If you plan on being a core academic teacher in Massachusetts, you either are or soon will be fairly familiar with sheltered instruction and the Sheltered English Immersion program. I do plan on teaching in Massachusetts and am in the “getting to know you” phase of my relationship with sheltered English instruction, so I thought it would be helpful for myself and for other teachers in similar positions to have a brief overview of what sheltered instruction is, where it comes from, and why Massachusetts is making us learn about it.
Here are some facts to start off with:
- English language learners (ELLs) are the fastest growing population in the U.S. school system, with the number of English learners tripling since 1998 (Echevarría 1).
- In Massachusetts, ELL Enrollment has increased by 57% since 2000
- For the 2013-2014 academic year in Massachusetts, the annual ELL dropout rate was approximately 3 times higher than that of non-ELL students. See this Department of Education report.
The poor performance of increasing numbers of ELLs in Massachusetts is not a new thing; the numbers were actually significantly worse in 2011, when the U.S. Department of Justice notified the Mass. Department of Elementary and Secondary Education (DESE) that their ELL instruction was not adequate to meet the needs of their student populations. The Department of Justice actually qualified the low quality ELL education in Massachusetts as a violation of civil rights as well as the federal Equal Opportunities Act.

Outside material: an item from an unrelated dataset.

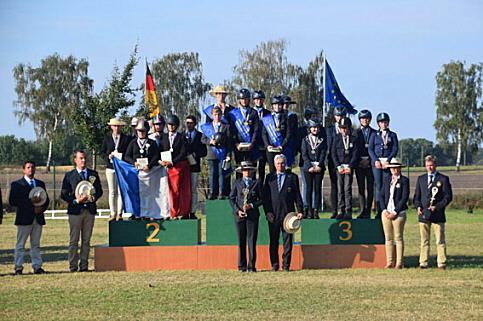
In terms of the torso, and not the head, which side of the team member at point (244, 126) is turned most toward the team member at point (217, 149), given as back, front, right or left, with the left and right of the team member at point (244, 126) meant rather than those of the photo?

In response to this pressure from the Department of Justice, in June 2012, Massachusetts approved the Rethinking Equity and Teaching for English Language Learners (RETELL) initiative, which is a collection of reforms regulating ELL instruction in schools. One of the primary components of the RETELL initiative is the requirement that all core academic teachers earn a Sheltered English Immersion (SEI) Teacher Endorsement, which equips them to use sheltered English instruction in their classrooms.
Sheltered English instruction is a pedagogical approach to helping ELLs access and understand grade-level, content-area knowledge while also building their English language skills. The term sheltered suggests that “such instruction provides refuge from the linguistic demands of mainstream instruction, which, unless modified, are beyond the comprehension of many English learners” (Echevarría 50). In other words, sheltered instruction, also referred to as Specially Designed Academic Instruction in English in some places, is intended to protect ELLs from English language requirements that they are unable to meet while they are developing both language and content-area skills. This kind of instruction can be used in a mainstream classroom where ELL students are surrounded by fluent English-speakers, or in a class entirely made up of ELLs (from Brown University’s SEI page). A core idea behind sheltered instruction is that it should benefit both ELLs and English-proficient students, making it appropriate for use in a mainstream class as well as an ELL class; all students should experience a richer, more rewarding educational experience when sheltered instruction is employed correctly.
And so, in response to generally inadequate educational opportunities for our ELL students here in Massachusetts, the state is requiring teachers to get some explicit instruction on how to work with students who do not have the necessary English language skills to complete their work independently. The most common way of attaining this newly required SEI endorsement is by completing an SEI endorsement class, which is what I will be doing. Because of this, you can expect to be seeing some ELL-themed blog posts over the next few months, which will make having this overview to refer back to even more useful!